Reflective and insightful account of gender identity dysphoria

Book review


    Arntzen, Marion

    Kahrs, Kari

    De usynlige kjønn (The invisible gender)

    221 pp, ill. Bergen: Fagbokforlaget, 2013. Price NOK 349

    ISBN 978-82-450-1386-3

    According to the authors, the aim of this publication is to provide insight into and knowledge about gender identity, gender expression and gender diversity.

    Some children, adolescents and adults experience themselves as different, and a growing number have the courage to step forward. Parents, teachers, and health professionals as well as the rest of society are expected to look upon these people, referred to in the book as transgender, with respect and understanding.

    In the book’s eleven chapters, which are short and easy to read, the authors clarify concepts such as gender identity and gender expression as well as transsexualism, transvestism and transgender person, in addition to communicating the difficulties transgender people experience at different stages of life and in different relationships.

    At several points the authors express criticism of the Norwegian Directorate of Health’s recommended treatment for transsexuals, which does not include transgender people, and view these treatment options as creating an artificial barrier between the two groups. They applaud the amendments to Standards of Care from the World Professional Association for Transgender Health which for the very first time recognizes all transgender people, as well as those who are not cisgendered, and their need for and right to receive trans-related health care along the same lines as health care for others.

    Throughout the book the reader acquires a solid understanding of the difficulties experienced by transgender people in childhood and adolescence, and the challenges they experience as adults, particularly in relation to partners, are realistically portrayed. Although the authors give the reader a clear insight into the problematic area of gender identity dysphoria, they give no explicit answers to other questions they raise. These questions are strongly linked to the claim that all gender expression is natural, not abnormal, for people in all cultures throughout the ages, but at the same time the need for public health initiatives for trans-related adjustments is highlighted.

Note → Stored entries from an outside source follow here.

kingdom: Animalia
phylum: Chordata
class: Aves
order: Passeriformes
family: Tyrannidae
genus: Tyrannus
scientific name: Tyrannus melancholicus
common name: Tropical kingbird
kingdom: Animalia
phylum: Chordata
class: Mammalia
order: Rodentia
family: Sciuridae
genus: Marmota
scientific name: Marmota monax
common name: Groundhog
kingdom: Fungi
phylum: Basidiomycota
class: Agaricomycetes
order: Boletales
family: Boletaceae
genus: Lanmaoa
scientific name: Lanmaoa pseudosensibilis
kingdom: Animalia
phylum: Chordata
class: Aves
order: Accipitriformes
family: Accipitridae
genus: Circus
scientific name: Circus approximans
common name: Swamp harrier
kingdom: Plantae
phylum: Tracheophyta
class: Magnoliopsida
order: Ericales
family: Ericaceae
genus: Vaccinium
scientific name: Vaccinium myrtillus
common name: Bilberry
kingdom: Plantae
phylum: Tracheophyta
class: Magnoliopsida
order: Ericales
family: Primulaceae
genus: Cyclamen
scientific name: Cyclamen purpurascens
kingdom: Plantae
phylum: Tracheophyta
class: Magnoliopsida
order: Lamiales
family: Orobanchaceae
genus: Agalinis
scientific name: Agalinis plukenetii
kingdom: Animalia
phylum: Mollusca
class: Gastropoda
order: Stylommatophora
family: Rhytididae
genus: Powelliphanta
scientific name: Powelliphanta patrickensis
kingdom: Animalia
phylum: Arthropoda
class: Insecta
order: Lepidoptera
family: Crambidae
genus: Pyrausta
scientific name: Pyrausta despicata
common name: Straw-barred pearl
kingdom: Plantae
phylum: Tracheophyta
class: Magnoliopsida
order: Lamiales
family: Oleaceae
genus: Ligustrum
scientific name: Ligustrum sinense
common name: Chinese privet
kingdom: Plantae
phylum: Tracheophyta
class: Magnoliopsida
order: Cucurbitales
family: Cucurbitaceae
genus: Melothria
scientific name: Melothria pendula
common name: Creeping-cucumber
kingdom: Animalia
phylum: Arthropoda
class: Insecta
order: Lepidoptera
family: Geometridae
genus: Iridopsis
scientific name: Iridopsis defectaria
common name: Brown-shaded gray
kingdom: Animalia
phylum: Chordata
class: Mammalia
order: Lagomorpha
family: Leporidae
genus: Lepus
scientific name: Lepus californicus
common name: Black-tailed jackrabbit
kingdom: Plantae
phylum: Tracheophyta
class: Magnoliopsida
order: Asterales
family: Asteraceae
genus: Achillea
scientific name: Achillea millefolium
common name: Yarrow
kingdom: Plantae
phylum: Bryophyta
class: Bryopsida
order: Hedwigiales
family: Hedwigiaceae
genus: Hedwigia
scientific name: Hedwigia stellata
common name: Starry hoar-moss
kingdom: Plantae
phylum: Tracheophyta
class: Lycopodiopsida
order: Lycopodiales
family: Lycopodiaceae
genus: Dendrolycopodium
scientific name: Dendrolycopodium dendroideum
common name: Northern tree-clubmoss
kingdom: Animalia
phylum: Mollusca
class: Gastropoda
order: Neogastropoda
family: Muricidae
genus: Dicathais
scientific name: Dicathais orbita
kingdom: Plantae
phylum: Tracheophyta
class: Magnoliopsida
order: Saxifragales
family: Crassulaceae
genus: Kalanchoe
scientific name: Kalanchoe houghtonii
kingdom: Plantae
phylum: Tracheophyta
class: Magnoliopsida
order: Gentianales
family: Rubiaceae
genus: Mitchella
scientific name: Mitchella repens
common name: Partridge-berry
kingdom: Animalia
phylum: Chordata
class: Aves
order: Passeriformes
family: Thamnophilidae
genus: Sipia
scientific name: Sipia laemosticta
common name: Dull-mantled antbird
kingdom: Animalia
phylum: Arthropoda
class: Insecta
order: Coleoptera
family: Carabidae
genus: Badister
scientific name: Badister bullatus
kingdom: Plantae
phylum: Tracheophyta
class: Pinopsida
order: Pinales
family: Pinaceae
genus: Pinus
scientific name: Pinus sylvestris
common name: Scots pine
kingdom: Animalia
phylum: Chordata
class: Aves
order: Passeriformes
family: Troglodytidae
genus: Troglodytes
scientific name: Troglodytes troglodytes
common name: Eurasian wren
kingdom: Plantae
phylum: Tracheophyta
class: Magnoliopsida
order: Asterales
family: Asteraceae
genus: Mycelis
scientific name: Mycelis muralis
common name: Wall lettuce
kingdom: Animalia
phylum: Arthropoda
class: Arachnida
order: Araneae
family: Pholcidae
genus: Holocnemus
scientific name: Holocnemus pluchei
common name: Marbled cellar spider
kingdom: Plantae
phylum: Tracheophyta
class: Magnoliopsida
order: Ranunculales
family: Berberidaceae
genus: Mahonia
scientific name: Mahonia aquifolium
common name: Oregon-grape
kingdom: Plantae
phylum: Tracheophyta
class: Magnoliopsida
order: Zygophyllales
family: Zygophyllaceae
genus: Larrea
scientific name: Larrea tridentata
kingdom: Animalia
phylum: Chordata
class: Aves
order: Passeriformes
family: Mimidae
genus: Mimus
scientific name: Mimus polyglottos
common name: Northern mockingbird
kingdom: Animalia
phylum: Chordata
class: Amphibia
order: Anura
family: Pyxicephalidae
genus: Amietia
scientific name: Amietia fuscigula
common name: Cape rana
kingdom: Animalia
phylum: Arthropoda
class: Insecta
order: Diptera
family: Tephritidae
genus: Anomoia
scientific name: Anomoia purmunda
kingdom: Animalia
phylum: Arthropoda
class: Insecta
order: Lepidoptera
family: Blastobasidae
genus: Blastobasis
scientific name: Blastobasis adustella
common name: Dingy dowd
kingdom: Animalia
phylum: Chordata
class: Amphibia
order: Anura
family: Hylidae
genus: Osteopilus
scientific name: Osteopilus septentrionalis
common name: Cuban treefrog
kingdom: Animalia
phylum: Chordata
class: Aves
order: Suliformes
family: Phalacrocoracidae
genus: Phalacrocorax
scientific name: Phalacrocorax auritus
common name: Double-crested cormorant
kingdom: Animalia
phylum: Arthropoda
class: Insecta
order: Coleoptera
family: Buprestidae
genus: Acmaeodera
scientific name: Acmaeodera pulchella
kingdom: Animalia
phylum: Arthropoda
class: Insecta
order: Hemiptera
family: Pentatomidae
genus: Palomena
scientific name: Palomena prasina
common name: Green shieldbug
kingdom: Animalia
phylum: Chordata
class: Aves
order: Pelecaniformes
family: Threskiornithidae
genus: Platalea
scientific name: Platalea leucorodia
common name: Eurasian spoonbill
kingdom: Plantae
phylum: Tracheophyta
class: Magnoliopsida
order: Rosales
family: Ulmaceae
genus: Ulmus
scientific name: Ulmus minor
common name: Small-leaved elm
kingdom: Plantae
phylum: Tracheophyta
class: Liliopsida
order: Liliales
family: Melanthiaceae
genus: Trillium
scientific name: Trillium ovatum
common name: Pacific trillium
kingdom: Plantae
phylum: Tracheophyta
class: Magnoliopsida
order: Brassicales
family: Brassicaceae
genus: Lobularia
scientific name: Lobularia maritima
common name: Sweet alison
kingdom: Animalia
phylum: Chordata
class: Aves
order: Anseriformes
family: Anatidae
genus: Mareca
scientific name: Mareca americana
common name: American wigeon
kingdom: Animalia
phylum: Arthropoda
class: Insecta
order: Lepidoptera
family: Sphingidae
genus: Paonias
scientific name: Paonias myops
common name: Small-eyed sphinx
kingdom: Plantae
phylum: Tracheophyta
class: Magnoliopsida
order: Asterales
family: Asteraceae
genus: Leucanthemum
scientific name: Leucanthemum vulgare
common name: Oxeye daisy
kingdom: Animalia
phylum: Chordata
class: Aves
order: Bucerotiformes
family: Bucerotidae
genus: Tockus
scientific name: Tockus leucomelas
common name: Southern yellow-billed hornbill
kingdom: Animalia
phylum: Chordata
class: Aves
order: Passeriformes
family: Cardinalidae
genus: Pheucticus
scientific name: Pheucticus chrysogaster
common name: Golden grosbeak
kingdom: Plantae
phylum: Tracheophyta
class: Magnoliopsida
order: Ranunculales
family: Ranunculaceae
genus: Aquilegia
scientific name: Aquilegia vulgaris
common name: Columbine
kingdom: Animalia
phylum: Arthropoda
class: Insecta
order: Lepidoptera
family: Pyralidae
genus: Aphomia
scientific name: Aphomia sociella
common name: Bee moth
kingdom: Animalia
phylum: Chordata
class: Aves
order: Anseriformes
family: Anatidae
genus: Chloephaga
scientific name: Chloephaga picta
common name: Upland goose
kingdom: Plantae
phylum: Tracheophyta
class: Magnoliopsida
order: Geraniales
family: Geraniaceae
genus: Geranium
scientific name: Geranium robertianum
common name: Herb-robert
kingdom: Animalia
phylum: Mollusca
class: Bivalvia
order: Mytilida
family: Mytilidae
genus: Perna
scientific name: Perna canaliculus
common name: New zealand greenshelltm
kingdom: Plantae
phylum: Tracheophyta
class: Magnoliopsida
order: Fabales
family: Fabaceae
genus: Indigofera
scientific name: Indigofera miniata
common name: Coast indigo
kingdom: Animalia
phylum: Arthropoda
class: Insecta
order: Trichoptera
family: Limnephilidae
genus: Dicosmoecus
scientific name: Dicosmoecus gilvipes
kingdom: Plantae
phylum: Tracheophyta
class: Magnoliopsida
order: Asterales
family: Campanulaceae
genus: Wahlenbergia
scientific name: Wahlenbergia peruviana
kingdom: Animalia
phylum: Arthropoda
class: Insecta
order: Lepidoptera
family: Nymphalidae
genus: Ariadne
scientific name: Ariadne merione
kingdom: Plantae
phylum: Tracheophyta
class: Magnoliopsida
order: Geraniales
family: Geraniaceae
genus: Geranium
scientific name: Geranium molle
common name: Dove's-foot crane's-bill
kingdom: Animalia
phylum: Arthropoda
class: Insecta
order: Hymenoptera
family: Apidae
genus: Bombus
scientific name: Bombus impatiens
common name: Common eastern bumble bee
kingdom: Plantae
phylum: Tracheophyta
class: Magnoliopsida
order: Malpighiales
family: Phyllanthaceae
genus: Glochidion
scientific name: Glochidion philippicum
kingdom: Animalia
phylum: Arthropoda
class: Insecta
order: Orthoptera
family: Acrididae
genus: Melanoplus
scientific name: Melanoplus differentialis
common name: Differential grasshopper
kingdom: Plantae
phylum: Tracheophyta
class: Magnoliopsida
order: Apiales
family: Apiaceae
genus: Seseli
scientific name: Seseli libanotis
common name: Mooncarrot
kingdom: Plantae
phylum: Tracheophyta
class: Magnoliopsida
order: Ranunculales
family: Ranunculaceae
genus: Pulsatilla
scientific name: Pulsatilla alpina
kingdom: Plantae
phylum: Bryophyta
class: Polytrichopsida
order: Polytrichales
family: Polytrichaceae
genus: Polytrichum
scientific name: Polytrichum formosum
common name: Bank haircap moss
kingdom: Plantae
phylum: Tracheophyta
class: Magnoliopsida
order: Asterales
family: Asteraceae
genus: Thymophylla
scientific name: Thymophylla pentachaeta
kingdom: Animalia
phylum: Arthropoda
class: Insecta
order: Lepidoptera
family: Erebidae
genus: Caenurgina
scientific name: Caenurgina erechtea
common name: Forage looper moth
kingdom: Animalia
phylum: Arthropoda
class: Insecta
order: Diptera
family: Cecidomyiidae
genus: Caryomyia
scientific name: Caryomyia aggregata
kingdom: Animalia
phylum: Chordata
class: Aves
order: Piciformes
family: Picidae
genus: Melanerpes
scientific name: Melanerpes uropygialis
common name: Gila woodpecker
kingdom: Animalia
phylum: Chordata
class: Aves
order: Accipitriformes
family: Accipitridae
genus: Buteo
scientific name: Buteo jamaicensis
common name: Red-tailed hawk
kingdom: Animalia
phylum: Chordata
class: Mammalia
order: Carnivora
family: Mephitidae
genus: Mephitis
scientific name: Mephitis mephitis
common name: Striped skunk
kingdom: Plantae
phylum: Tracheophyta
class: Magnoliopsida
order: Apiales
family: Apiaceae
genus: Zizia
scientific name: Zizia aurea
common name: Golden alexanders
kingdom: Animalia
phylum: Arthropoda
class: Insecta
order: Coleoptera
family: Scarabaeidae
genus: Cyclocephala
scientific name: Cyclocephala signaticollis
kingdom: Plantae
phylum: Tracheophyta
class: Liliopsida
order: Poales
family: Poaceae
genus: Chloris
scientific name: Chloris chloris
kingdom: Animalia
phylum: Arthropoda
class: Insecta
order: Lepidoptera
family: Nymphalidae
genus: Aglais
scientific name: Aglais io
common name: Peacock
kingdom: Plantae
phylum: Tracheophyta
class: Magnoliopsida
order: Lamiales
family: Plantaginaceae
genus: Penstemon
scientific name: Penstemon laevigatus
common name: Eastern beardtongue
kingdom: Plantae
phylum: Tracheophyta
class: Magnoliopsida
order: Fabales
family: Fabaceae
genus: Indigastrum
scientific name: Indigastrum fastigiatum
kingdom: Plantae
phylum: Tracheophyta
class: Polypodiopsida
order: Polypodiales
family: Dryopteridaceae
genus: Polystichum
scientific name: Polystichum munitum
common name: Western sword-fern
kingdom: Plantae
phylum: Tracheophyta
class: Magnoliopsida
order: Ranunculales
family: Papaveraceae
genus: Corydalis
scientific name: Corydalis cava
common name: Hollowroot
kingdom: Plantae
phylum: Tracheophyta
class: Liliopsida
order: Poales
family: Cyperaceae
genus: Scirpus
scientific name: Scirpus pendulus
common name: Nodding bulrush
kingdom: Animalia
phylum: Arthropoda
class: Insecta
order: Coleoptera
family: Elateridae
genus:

    In 2011 the authors published Mann er da kvinne (We’re women after all). In addition Marion Arntzen was responsible for the TV series Jentene på Toten (The Toten girls) from 2009. The authors’ strong commitment to helping transgender people combined with Arntzen’s solid platform from her work at Stensveen Ressurssenter (Resource centre) means that the reader can believe their message and feel empathy for those who experience so many difficulties in their lives.

    I would first and foremost recommend the book to people who work in kindergartens and schools, but also to adolescents and adults who have questions about their own gender identity or that of children and friends. It is not a medical text but will undoubtedly be useful for health professionals who are challenged to show greater tolerance and openness regarding questions of gender identity and sexuality.